I’m willing to state outright that MWI relies on the existence of gravity also being quantum outright, not semiclassical in nature. This does not seem like much of a concession to me.
That semiclassical gravity does not work in the weak-filed regime is a fairly strong statement. Widely accepted models like the Hawking and Unruh radiation are done in that regime.
A rigorous argument that semiclassical gravity is incompatible with MWI would probably be worth publishing.
Even if you start with an initial state where there is a well defined Cavendish-experimenter-man (which if you’re going with no objective collapse is a rather peculiar initial state) MWI has him all over the room, performing experiments at different times, with the weights at different displacements. They’d be pulling one way and the other, and his readings would make no sense whatsoever.
Semiclassical gravity is a perfectly fine approximation, but to say it’s real? Heh.
I meant something more limited than this, like a small cantilever in an unstable equilibrium getting entangled with a particle which may or may not push it over the edge with 50% probability, and measuring its gravitational force on some detector.
Oh. Well, then, it’s no longer ‘obviously false’ as far as that goes (i.e. we haven’t done that experiment but I would be shocked at anything but one particular outcome), but the whole point of MWI is to not restrain QM to applying to the tiny. Unless something happens between there and macro to get rid of those other branches, stuff gonna break hard. So, yeah. As an approximation, go ahead, but don’t push it. And don’t try to use an approximation in arguments over ontology.
If that were true, MWI would have inter-world gravitational interactions. But it happens to be obviously wrong.
What do you mean by “obviously wrong”? Because it would be evidence against MWI? Maybe it is, I don’t recall people trying to formalize it. Or maybe it limits the divergence of the worlds. Anyway, if it is not a good model, does this mean that we need a full QG theory to make MWI tenable?
Obviously wrong in that if you hold pure QFT + semiclassical GR to be complete and correct, then you end up with Cavendish experiments being totally unworkable because the density of the mass you put there is vanishingly small.
I’m willing to state outright that MWI relies on the existence of gravity also being quantum outright, not semiclassical in nature. This does not seem like much of a concession to me.
Hmm, I don’t follow your argument re the Cavendish experiment. The original one was performed with fairly heavy lead balls.
That semiclassical gravity does not work in the weak-filed regime is a fairly strong statement. Widely accepted models like the Hawking and Unruh radiation are done in that regime.
A rigorous argument that semiclassical gravity is incompatible with MWI would probably be worth publishing.

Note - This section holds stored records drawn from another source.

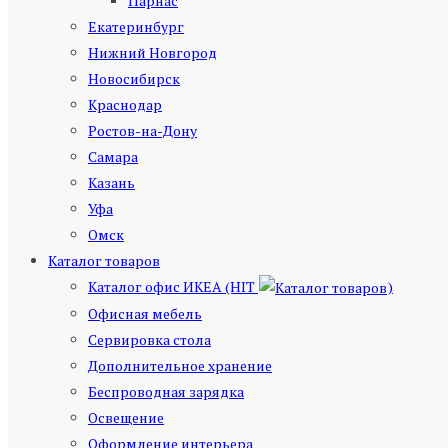
Парнас
Екатеринбург
Нижний Новгород
Новосибирск
Краснодар
Ростов-на-Дону
Самара
Казань
Уфа
Омск
Каталог товаров
Каталог офис ИКЕА (HIT
)
Офисная мебель
Сервировка стола
Дополнительное хранение
Беспроводная зарядка
Освещение
Оформление интерьера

Nawww, how could that be publishable?
Even if you start with an initial state where there is a well defined Cavendish-experimenter-man (which if you’re going with no objective collapse is a rather peculiar initial state) MWI has him all over the room, performing experiments at different times, with the weights at different displacements. They’d be pulling one way and the other, and his readings would make no sense whatsoever.
Semiclassical gravity is a perfectly fine approximation, but to say it’s real? Heh.

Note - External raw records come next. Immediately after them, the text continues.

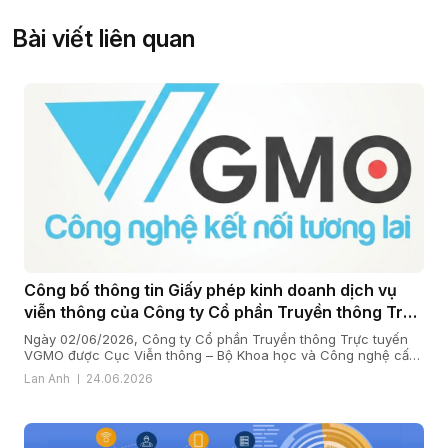
Bài viết liên quan
Công bố thông tin Giấy phép kinh doanh dịch vụ
viễn thông của Công ty Cổ phần Truyền thông Trực
tuyến VGMO
Ngày 02/06/2026, Công ty Cổ phần Truyền thông Trực tuyến
VGMO được Cục Viễn thông – Bộ Khoa học và Công nghệ cấp
Giấy phép kinh doanh dịch vụ viễn thông số 180/GP-CVT. Thực
Lan Anh
24.06.2026
hiện quy định tại khoản 6 Điều 35 Nghị định số 163/2024/NĐ-
CP ngày 24/12/2024 của Chính phủ quy định chi tiết […]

I meant something more limited than this, like a small cantilever in an unstable equilibrium getting entangled with a particle which may or may not push it over the edge with 50% probability, and measuring its gravitational force on some detector.
Oh. Well, then, it’s no longer ‘obviously false’ as far as that goes (i.e. we haven’t done that experiment but I would be shocked at anything but one particular outcome), but the whole point of MWI is to not restrain QM to applying to the tiny. Unless something happens between there and macro to get rid of those other branches, stuff gonna break hard. So, yeah. As an approximation, go ahead, but don’t push it. And don’t try to use an approximation in arguments over ontology.
Sorry, I forgot for a moment that the notion was designed to be untestable. Never mind.
What? All you need to do is falsify QM, and MWI is dead dead DEAD.
As I said, you identify QM with MWI. This is not the only option.
What is it, then?
Either the branches we don’t experience exist, or they don’t.
If they don’t, then what made us exist and them not?
Not this discussion again. Disengaging.
It’s never this discussion, since it never gets discussed, but OK!